The problem is that it is the same the next time. And the time after that. 

And then we are suddenly 30-something and still single. And that is when you conjure up all your courage, and you dial my number. 

My female clients in this situation have a hard time. The biological clock is ticking louder and louder. They are afraid of ‘being left on the shelf’. All their friends have babies. 
My male clients have an equally hard time. They are perceived by their peers as lesser men because they should have settled down by now. ‘What is wrong with you? Still no girlfriends?’ They see their friends marrying, having babies and getting a mortgage together. 

Why is it so difficult to meet ‘the one’? Because you are looking for the one in the wrong place. The one is not in a bar. They are not the single person at your friend’s wedding. They are not in your online dating inbox. 

‘The one’ is inside you. 
From the moment that we are born to the present day, we experience life, and we experience life with others. Through those experiences, we learn information about ourselves. It is the way we feel about ourselves that inform whom we see. Our brain acts like a filter. It means that if we believe that all men are bastards, we will only meet bastards, disregarding the really nice one sitting just next to you. And if that really nice one comes to you and pays you a great compliment, you don’t believe them. You dismiss them. Because they do not match what your brain perceives as the ‘romantic template’. You tell yourself that this man is weird. You move away. 

If we believe that all women are overly emotional, we will miss the thousands of emotionally stable women walking around everywhere, every day. If a wonderful stable woman approaches you, you think ‘she’s got a secret agenda, she’s after something’. 

In therapy, I help my clients challenge their thoughts about their romantic template, I challenge their thoughts about love and relationships. Let’s be honest, sex and relationship education is poor in our country, so we often have the wrong information about it. And, well, there are no lessons in love either, so if you want to change things, it is important to un-learn some inaccurate information and re-educate yourself. 
With my clients, I also guide them to look thoroughly into their life experience so that we can bring to the fore what their romantic template is made of, in order to change it to a more realistic one. Most of the time, the work is challenging, because it involves letting go of some beliefs that had been held for a long time. Sometimes, it involves being vulnerable in the therapeutic setting. 

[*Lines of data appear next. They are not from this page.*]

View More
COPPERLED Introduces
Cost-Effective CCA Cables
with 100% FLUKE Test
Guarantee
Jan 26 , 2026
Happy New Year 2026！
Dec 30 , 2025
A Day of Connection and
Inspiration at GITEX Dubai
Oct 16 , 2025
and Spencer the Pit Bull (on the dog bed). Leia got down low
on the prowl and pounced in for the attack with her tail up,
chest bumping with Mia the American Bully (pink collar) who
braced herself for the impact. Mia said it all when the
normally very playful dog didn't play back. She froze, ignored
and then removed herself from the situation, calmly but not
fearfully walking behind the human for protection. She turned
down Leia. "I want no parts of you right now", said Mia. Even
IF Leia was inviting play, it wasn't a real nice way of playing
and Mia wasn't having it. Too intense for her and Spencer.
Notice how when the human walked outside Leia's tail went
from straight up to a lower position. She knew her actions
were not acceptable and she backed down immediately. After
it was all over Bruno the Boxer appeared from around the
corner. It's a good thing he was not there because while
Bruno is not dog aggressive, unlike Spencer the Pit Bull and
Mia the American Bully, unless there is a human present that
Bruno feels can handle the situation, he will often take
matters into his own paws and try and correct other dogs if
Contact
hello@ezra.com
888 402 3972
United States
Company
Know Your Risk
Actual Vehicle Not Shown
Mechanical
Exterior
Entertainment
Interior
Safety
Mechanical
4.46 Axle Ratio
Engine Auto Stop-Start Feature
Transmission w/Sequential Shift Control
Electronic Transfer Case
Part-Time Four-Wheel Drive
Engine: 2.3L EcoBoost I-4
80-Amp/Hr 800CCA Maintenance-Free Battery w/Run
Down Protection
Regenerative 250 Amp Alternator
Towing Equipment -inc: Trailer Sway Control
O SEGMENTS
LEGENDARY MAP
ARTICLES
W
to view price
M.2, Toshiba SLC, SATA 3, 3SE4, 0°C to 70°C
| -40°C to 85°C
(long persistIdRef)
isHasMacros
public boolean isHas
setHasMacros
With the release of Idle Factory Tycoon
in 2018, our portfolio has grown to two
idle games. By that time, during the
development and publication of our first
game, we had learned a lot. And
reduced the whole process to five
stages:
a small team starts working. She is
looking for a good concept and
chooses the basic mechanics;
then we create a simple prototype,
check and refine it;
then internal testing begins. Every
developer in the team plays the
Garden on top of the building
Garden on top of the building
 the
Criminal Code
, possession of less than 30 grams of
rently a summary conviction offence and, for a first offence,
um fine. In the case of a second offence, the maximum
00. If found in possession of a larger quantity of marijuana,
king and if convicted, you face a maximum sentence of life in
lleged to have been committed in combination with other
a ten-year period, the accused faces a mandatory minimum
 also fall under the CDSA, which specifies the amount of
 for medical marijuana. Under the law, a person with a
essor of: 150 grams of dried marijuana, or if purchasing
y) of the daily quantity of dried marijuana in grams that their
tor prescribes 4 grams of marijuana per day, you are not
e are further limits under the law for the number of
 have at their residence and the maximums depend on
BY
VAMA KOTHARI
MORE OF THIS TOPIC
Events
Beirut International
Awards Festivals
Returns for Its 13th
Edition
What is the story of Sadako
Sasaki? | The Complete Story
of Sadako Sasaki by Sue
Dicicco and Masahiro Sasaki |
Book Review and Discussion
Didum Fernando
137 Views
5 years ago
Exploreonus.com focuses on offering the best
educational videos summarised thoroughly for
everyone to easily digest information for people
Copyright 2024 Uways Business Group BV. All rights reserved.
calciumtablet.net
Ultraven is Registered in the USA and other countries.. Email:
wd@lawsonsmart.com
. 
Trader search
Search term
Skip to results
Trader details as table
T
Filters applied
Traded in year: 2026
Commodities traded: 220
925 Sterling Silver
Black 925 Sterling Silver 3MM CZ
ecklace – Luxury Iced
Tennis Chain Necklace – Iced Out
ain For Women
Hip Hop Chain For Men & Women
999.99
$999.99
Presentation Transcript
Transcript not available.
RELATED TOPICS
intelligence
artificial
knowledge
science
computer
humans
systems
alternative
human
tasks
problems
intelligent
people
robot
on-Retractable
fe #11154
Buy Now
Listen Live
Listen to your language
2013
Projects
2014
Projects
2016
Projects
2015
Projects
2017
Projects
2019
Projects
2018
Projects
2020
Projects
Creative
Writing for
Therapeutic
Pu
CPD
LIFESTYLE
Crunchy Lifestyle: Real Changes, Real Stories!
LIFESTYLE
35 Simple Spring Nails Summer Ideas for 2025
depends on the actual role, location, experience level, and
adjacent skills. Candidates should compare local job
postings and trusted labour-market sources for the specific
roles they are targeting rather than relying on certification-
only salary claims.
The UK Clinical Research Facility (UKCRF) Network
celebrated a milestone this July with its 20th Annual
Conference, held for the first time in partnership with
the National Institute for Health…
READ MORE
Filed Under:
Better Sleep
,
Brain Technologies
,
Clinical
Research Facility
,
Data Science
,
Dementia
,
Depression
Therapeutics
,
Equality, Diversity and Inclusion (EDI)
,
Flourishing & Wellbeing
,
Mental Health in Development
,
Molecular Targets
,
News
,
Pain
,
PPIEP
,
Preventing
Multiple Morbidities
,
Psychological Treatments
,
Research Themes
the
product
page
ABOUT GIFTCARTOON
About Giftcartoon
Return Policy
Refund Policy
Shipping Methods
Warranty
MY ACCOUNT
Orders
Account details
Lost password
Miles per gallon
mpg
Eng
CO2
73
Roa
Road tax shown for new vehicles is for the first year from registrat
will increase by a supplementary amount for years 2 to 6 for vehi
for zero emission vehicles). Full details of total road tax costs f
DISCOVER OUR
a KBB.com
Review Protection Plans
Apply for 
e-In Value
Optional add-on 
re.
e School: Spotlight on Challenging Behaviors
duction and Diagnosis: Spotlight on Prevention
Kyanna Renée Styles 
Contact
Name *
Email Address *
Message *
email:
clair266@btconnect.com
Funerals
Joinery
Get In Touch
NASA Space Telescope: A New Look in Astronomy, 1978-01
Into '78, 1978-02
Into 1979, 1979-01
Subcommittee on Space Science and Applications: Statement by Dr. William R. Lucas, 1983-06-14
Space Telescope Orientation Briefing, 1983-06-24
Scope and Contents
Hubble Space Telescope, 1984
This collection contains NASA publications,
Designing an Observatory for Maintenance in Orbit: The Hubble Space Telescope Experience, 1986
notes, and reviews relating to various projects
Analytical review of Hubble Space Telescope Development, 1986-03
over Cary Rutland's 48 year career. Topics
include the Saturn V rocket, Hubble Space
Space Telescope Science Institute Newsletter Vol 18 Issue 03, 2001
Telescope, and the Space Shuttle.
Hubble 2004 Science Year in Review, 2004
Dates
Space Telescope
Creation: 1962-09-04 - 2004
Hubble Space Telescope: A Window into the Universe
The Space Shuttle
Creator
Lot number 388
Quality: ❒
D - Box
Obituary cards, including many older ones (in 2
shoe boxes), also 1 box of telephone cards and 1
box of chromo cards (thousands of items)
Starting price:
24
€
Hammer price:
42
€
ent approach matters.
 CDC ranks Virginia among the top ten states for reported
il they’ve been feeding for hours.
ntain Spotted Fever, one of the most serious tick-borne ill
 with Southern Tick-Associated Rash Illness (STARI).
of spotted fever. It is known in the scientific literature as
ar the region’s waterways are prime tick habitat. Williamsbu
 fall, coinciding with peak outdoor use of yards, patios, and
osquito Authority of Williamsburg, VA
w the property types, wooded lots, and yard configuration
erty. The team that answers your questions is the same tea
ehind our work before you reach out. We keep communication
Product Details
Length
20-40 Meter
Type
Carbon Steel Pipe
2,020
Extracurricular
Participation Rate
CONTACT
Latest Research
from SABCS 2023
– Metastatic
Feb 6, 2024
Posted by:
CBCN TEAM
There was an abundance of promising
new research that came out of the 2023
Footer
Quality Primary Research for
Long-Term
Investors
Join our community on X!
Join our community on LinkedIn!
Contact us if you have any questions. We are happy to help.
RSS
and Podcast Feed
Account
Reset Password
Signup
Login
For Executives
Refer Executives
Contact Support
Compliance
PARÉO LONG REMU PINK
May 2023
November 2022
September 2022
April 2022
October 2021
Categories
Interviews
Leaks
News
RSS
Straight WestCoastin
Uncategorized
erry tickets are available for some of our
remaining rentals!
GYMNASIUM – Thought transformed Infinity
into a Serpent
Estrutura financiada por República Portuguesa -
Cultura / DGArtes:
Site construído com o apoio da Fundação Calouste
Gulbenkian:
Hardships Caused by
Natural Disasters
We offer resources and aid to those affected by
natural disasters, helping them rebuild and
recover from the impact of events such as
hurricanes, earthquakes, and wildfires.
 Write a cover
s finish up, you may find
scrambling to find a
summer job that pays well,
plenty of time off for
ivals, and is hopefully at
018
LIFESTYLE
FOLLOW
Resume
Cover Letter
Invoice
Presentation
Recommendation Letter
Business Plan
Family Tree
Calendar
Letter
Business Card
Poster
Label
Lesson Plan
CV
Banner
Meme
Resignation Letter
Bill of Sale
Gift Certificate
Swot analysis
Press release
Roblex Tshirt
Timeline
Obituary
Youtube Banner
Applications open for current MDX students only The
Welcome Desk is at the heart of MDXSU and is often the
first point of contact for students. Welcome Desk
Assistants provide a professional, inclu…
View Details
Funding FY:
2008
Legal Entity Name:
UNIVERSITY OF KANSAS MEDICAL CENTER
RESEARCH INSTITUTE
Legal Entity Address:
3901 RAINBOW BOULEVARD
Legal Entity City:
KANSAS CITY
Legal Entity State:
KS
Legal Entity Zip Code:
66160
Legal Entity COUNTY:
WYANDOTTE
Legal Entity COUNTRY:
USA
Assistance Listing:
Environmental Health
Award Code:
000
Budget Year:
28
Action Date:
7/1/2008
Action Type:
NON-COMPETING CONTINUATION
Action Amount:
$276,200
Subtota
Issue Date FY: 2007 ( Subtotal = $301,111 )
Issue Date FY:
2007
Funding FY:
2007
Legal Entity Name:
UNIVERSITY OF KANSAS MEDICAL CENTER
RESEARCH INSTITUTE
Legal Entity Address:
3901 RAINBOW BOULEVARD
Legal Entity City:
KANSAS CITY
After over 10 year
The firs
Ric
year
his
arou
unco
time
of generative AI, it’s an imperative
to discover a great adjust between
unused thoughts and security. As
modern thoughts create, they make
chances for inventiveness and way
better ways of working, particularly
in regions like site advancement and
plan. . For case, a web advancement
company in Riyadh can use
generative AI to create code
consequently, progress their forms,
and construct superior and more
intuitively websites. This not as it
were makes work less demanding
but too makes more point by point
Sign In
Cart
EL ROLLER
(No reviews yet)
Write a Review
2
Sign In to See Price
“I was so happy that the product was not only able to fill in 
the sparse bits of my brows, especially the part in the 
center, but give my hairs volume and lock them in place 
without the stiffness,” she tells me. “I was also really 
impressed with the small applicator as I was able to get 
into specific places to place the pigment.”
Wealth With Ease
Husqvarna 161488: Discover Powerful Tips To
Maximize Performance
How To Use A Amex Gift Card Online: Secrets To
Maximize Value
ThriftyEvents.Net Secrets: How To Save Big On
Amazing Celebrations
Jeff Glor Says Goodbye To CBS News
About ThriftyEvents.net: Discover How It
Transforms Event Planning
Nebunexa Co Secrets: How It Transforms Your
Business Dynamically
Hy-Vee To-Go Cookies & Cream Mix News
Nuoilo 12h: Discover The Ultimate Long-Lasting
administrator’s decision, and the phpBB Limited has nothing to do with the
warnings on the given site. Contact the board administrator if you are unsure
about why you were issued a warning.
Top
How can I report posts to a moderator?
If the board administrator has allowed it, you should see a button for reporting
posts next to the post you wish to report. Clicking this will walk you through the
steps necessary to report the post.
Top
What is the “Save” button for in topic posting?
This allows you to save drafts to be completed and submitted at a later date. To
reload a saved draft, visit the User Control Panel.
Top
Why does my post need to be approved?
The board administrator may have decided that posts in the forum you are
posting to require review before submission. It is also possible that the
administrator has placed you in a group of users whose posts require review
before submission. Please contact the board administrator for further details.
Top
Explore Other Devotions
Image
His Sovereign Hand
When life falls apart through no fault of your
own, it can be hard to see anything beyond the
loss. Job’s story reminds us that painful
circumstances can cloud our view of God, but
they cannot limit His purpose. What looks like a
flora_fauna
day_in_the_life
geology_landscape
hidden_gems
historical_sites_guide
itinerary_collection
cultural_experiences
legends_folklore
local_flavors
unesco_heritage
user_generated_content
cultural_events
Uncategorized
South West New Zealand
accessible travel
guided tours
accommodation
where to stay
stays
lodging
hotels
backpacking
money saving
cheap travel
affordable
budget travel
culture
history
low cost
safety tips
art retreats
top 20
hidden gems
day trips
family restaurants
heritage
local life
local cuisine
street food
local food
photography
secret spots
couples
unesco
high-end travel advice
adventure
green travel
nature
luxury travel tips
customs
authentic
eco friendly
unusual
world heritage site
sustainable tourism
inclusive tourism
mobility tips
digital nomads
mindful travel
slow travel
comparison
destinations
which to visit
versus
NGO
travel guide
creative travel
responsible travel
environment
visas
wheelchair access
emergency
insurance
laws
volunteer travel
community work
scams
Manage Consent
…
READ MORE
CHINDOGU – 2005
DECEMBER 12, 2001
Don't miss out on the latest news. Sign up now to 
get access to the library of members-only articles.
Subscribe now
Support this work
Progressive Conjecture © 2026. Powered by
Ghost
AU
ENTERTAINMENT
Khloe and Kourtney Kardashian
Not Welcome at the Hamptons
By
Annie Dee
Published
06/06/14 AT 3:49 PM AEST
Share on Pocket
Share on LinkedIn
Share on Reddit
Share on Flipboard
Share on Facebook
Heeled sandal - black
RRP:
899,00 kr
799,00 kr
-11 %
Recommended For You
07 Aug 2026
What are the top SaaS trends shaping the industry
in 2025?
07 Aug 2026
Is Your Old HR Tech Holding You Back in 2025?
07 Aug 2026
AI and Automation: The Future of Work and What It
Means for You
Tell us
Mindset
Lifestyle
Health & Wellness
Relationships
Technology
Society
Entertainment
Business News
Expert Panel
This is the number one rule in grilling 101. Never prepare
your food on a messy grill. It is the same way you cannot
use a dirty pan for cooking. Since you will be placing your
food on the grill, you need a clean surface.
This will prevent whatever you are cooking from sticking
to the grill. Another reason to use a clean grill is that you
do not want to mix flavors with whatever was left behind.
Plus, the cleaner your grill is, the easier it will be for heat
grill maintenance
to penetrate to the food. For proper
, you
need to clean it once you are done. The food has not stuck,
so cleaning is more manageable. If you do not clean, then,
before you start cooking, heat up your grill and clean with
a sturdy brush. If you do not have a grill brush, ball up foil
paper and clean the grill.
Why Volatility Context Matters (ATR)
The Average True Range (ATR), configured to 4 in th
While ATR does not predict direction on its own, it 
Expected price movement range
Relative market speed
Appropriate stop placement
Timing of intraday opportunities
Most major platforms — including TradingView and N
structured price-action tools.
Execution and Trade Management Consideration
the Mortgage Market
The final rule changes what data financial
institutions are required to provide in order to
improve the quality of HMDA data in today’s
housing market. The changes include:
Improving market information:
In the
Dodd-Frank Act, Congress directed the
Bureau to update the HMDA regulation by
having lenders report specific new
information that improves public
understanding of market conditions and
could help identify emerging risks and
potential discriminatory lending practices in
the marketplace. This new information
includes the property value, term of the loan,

The good news is that this therapeutic process is a transformative one. Time and time again, I see clients at the end of their journey being so much happier with themselves and others. Being happy in a good relationship is very good for you! It triggers Oxytocin, the brain chemical known as the ‘well-being’ chemical. This chemical regulates your heart rate, brings down anxiety, boosts your immune system and is the best anti-depressant. It is literally good for you to be in a good relationship.